Once the line containing "cookies para armazenar" is found, please copy it and all lines after it through the end of the records, exactly, leaving out pictures.

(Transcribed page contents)
[Start of Attachment]

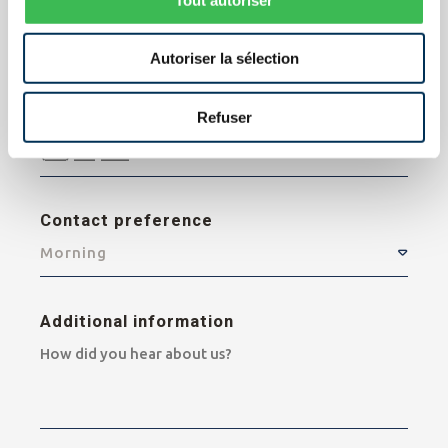
Email
Autoriser la sélection
Refuser
Telehone
Contact preference
Morning
Additional information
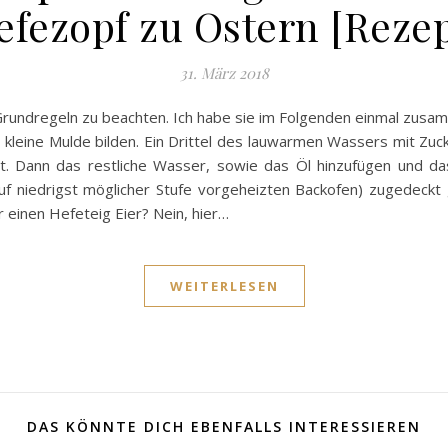
efezopf zu Ostern [Rezep
31. März 2018
 Grundregeln zu beachten. Ich habe sie im Folgenden einmal zus
kleine Mulde bilden. Ein Drittel des lauwarmen Wassers mit Zuck
löst. Dann das restliche Wasser, sowie das Öl hinzufügen und 
f niedrigst möglicher Stufe vorgeheizten Backofen) zugedeckt
r einen Hefeteig Eier? Nein, hier…
WEITERLESEN
DAS KÖNNTE DICH EBENFALLS INTERESSIEREN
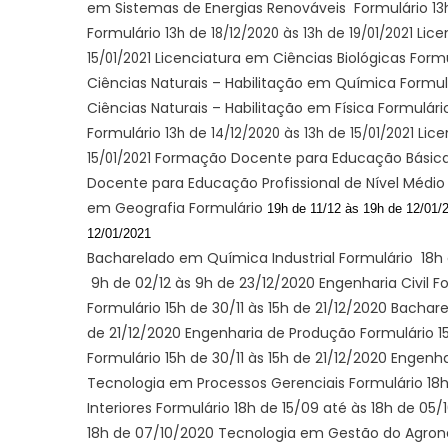
em Sistemas de Energias Renováveis Formulário
13
Formulário
Lice
13h de 18/12/2020 às 13h de 19/01/2021
Licenciatura em Ciências Biológicas Form
15/01/2021
Ciências Naturais – Habilitação em Química Formu
Ciências Naturais – Habilitação em Física Formulár
Formulário
Lice
13h de 14/12/2020 às 13h de 15/01/2021
Formação Docente para Educação Básica
15/01/2021
Docente para Educação Profissional de Nível Médio
em Geografia Formulário
19h de
11/12
às 19h de 12/01/
12/01/2021
Bacharelado em Química Industrial Formulário 18h 
9h de 02/12 às 9h de 23/12/2020 Engenharia Civil Fo
Formulário 15h de 30/11 às 15h de 21/12/2020 Bacha
de 21/12/2020 Engenharia de Produção Formulário 1
Formulário 15h de 30/11 às 15h de 21/12/2020 Engenha
Tecnologia em Processos Gerenciais Formulário 18h
Interiores Formulário 18h de 15/09 até às 18h de 05
18h de 07/10/2020 Tecnologia em Gestão do Agrone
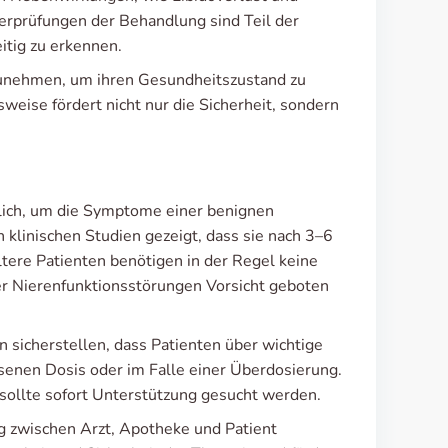
erprüfungen der Behandlung sind Teil der
itig zu erkennen.
zunehmen, um ihren Gesundheitszustand zu
eise fördert nicht nur die Sicherheit, sondern
glich, um die Symptome einer benignen
 klinischen Studien gezeigt, dass sie nach 3–6
tere Patienten benötigen in der Regel keine
er Nierenfunktionsstörungen Vorsicht geboten
n sicherstellen, dass Patienten über wichtige
senen Dosis oder im Falle einer Überdosierung.
l sollte sofort Unterstützung gesucht werden.
ung zwischen Arzt, Apotheke und Patient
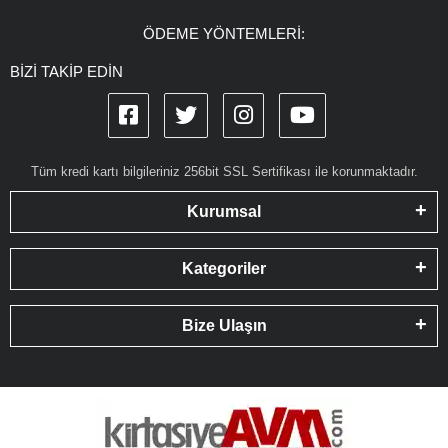
ÖDEME YÖNTEMLERİ:
BİZİ TAKİP EDİN
Tüm kredi kartı bilgileriniz 256bit SSL Sertifikası ile korunmaktadır.
Kurumsal
Kategoriler
Bize Ulaşın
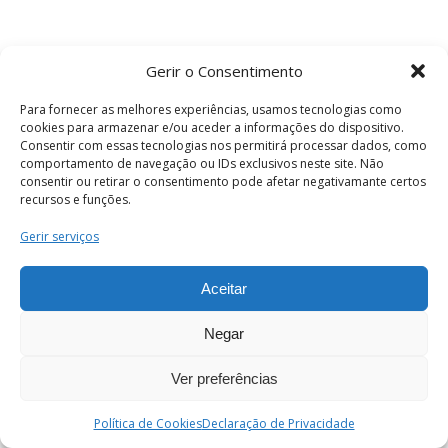
Gerir o Consentimento
Para fornecer as melhores experiências, usamos tecnologias como
cookies para armazenar e/ou aceder a informações do dispositivo.
Consentir com essas tecnologias nos permitirá processar dados, como
comportamento de navegação ou IDs exclusivos neste site. Não
consentir ou retirar o consentimento pode afetar negativamante certos
recursos e funções.
Termos e Condições
Gerir serviços
Aceitar
© 2026 . Câmara Municipal de Coimbra . Todos
os direitos reservados.
Negar
Ver preferências
PT
Enviar
Política de Cookies
Declaração de Privacidade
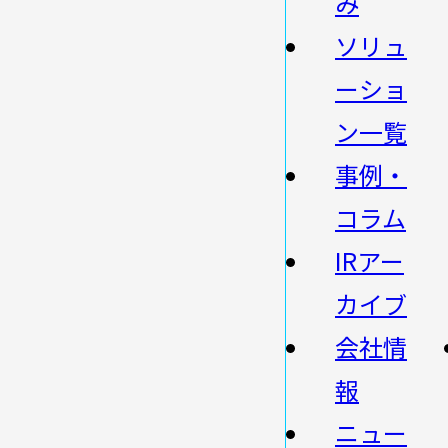
み
ソリュ
ーショ
ン一覧
事例・
コラム
IRアー
カイブ
会社情
報
ニュー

[End of Attachment]

**EXERCISE ANSWER:**
cookies para armazenar e/ou aceder a informações do dispositivo.
Consentir com essas tecnologias nos permitirá processar dados, como
comportamento de navegação ou IDs exclusivos neste site. Não
consentir ou retirar o consentimento pode afetar negativamante certos
recursos e funções.
Termos e Condições
Gerir serviços
Aceitar
© 2026 . Câmara Municipal de Coimbra . Todos
os direitos reservados.
Negar
Ver preferências
PT
Enviar
Política de Cookies
Declaração de Privacidade
み
ソリュ
ーショ
ン一覧
事例・
コラム
IRアー
カイブ
会社情
報
ニュー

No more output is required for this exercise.